Bukit Gasing assemblyman R. Rajiv said: “It goes beyond the discrimination issue. All tenants and landlords need easy access to justice. For landlords, it is often tenants not paying rent and so they need a quick recourse because filing a court case is lengthy, expensive and simply not practical.” 

“At the same time, the tribunal will protect tenants whenever landlords don’t keep up their end of the bargain, such as repairing faulty electrical equipment or a leaking roof,” he pointed out

Rajiv noted that the tribunal would also be able to address the problems that lead to discrimination in the rental market.

While policymakers debate the issue of reducing rental discrimination through laws, the general public is less certain. Both Alistair and Pingaleyen reckon that the root cause of this problem is people believing in stereotypes from young.

From his findings, higher-priced properties are less likely to have discriminatory conditions, leading Pingaleyen to conclude that the lower the price of a property, the higher the demand for it. 

He explained that when he published the analysis, he was not fighting the landlord’s right of choice. “Many people attacked me because they thought I was questioning their right to do whatever they wanted to their property.
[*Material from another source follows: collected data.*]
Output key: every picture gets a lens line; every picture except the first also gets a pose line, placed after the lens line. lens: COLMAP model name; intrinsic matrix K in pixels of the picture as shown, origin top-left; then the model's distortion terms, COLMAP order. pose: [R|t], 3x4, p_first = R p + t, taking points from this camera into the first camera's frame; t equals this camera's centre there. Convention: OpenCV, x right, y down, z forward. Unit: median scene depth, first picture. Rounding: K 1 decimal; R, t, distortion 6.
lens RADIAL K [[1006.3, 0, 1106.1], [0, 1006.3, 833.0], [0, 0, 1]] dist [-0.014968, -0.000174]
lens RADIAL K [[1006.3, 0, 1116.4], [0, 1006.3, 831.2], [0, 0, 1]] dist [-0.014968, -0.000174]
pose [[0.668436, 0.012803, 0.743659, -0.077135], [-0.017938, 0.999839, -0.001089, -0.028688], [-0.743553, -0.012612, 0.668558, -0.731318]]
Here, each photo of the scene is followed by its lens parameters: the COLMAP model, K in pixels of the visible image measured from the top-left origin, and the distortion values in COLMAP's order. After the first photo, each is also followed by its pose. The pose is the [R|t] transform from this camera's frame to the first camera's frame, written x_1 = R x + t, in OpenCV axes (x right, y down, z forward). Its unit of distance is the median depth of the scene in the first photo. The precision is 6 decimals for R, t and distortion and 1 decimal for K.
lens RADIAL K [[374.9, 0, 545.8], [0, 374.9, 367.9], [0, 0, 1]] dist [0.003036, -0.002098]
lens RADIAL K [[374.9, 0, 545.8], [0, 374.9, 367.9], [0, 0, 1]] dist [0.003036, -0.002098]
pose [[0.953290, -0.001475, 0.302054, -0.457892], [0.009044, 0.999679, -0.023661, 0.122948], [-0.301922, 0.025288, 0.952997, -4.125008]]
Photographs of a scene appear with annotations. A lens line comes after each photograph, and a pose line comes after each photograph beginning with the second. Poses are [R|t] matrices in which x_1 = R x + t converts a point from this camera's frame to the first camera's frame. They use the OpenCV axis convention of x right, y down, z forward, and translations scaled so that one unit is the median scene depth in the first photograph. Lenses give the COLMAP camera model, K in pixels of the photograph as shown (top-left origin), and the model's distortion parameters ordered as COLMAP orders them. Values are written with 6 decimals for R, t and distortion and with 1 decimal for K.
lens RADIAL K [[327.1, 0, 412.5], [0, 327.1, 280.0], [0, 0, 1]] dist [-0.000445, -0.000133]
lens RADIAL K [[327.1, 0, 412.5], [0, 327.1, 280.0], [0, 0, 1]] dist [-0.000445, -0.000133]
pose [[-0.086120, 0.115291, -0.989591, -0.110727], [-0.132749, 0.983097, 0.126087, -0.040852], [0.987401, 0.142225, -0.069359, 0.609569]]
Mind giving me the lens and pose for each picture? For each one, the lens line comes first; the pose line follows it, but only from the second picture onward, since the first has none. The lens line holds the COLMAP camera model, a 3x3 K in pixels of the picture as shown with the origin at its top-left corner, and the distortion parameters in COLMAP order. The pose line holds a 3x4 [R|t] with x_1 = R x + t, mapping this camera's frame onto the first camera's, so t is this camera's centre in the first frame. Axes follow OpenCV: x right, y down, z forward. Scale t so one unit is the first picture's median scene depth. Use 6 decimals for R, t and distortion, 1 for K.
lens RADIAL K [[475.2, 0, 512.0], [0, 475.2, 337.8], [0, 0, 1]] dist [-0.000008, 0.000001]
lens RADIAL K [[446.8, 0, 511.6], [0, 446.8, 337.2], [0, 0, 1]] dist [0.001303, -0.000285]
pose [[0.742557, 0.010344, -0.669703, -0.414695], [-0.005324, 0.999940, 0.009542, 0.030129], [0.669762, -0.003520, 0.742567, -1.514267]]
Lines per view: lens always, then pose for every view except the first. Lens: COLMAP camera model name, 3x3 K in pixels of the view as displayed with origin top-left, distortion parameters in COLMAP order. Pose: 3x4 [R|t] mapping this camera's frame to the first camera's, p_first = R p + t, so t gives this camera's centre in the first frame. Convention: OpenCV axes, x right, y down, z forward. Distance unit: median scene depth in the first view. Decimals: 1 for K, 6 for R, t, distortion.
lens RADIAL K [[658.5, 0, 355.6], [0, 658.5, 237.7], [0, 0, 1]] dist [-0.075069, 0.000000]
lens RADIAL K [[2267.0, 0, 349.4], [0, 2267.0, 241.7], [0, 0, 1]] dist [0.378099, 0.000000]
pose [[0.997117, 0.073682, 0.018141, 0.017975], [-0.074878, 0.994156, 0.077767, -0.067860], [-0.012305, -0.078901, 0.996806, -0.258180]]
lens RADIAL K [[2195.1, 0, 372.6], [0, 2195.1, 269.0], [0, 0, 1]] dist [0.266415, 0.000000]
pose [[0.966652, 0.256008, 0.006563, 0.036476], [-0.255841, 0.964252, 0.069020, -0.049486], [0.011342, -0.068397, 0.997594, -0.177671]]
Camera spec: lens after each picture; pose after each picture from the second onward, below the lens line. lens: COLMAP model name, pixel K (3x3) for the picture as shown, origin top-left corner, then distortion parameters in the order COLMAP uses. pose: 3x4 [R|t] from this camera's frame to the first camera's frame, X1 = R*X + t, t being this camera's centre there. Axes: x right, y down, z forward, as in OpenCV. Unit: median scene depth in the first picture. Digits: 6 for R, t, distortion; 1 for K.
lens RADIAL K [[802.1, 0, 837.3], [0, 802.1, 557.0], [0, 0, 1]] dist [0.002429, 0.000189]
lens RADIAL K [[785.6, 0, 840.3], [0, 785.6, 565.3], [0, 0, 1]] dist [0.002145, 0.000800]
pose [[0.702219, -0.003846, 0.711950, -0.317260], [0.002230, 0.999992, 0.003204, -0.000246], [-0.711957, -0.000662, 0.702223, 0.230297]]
“What I’m fighting is the negative and harmful stereotypes that will hurt a particular community. The solution is on a deeper and more personal level, not by enacting a policy. At most, it’s a stepping stone,” he said.

On the other hand, why would anyone want to rent a place that belongs to someone who judges a person’s skin colour? Perhaps when we celebrate the 61st Malaysia Day, we will be closer to a more equitable rental market that provides homes for all — regardless of race.